Package thieves thrive on pandemic, holidays. How to stop them

Crime

Portland postal inspector shares ways to prevent mail theft

CLACKAMAS COUNTY, Ore. (KOIN) — Between the holidays and the pandemic, many more packages are landing on peoples’ porches this winter, creating the perfect opportunity for thieves.

It’s difficult to gauge the exact size and scope of mail and package thefts; most Oregon police agencies don’t keep records specific to the crime.

The Washington County Sheriff’s Office, though, says it has seen an increase in reports of package thefts during the COVID-19 pandemic. During the first 11 months of 2020, 371 mail and “theft from yard” calls were placed, a 50% increase from the previous year.

While the problem exists year round, U.S. Postal Inspector for the Portland region Adam Sale said, “There is a much larger volume of parcels being delivered around this time frame and I think criminals and the general public understand that.”

The U.S. Postal Inspection Service (USPIS) declined to provide KOIN 6 News records showing how frequently mail thefts are reported in Oregon, claiming the numbers are overstated due to unrelated customer complaints like mailbox vandalism and delivery issues.

Nationally, the USPIS initiated 1,278 mail theft cases in fiscal year 2019 and made 2,078 arrests.

“Oftentimes they have co-conspirators,” Sale said when asked why so many more people are arrested compared to the number of cases.

Postal Inspector Adam Sale talks to KOIN 6 News via Zoom.

Co-conspirators either help with the theft itself or the crimes that happen later like bank fraud or identity theft. And the person who swipes a package from your doorstep may have a getaway driver.

But porch pirates have a faster reward than someone who steals a letter.

“People who are stealing mail from collection boxes … have to do something with the mail once they get it,” Sale said. “Parcel thieves can exploit whatever is in the box immediately. Either they sell it for money or they use it for their own purposes.”

So, just like you wouldn’t leave $10,000 cash sitting out in the open, Sale said the key is to limit opportunities for the crime to happen.

If you know something is arriving, make sure you’re home to bring it in right away, or make other arrangements. Sale recommends having someone else pick it up or having it held at the post office. If you’re going to be away from home for an extended period of time, have the post office hold your mail for you. And avoid leaving mail in a collection box overnight.

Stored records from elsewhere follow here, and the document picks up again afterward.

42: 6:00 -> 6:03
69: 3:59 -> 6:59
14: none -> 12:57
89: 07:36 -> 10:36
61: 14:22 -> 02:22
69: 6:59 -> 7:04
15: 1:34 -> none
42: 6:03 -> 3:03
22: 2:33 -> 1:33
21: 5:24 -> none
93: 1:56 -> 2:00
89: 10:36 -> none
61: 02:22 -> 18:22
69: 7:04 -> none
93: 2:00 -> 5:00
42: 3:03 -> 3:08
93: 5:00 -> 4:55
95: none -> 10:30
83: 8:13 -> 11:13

“A lot of these thefts happen late at night with no witnesses, so it’s very difficult to investigate them,” Sale said. Personal letters containing money or gift cards are more difficult to track down than mail with banking information, because the USPIS can work with banks and credit card companies to investigate the latter.

If the worst should happen and someone does steal your mail, make sure to report it to the USPIS right away.

“We can’t investigate things we don’t know about,” Sale said.

Resources

Report mail theft to 1-877-876-2455 or online at uspis.gov. Provide as many details as possible, especially if the stolen mail includes banking information or other personally identifiable information.

To hold mail while you’re away, call your local post office or create an account and do it online.